#### Data supplied:
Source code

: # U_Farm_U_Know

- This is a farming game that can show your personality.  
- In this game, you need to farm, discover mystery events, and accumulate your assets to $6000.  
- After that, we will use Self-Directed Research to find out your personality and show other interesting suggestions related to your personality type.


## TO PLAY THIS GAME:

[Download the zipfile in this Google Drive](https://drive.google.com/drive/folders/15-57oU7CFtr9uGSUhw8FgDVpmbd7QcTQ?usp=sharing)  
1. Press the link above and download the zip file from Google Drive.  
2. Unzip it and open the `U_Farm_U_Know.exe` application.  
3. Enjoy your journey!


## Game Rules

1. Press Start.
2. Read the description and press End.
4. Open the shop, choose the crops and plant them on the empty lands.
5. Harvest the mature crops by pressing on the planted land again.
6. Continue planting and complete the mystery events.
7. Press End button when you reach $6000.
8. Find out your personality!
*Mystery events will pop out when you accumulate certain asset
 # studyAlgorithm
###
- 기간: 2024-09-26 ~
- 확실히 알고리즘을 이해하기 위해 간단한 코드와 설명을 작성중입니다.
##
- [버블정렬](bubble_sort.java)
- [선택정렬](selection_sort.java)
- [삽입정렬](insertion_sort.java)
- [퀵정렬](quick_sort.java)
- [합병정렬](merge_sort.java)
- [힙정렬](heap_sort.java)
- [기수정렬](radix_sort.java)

#### Task details:
Retype all of the records above line for line, keeping every character, symbol, and line break unchanged.

#### Output of the task:
Source code

: # U_Farm_U_Know

- This is a farming game that can show your personality.  
- In this game, you need to farm, discover mystery events, and accumulate your assets to $6000.  
- After that, we will use Self-Directed Research to find out your personality and show other interesting suggestions related to your personality type.


## TO PLAY THIS GAME:

[Download the zipfile in this Google Drive](https://drive.google.com/drive/folders/15-57oU7CFtr9uGSUhw8FgDVpmbd7QcTQ?usp=sharing)  
1. Press the link above and download the zip file from Google Drive.  
2. Unzip it and open the `U_Farm_U_Know.exe` application.  
3. Enjoy your journey!


## Game Rules

1. Press Start.
2. Read the description and press End.
4. Open the shop, choose the crops and plant them on the empty lands.
5. Harvest the mature crops by pressing on the planted land again.
6. Continue planting and complete the mystery events.
7. Press End button when you reach $6000.
8. Find out your personality!
*Mystery events will pop out when you accumulate certain asset
 # studyAlgorithm
###
- 기간: 2024-09-26 ~
- 확실히 알고리즘을 이해하기 위해 간단한 코드와 설명을 작성중입니다.
##
- [버블정렬](bubble_sort.java)
- [선택정렬](selection_sort.java)
- [삽입정렬](insertion_sort.java)
- [퀵정렬](quick_sort.java)
- [합병정렬](merge_sort.java)
- [힙정렬](heap_sort.java)
- [기수정렬](radix_sort.java)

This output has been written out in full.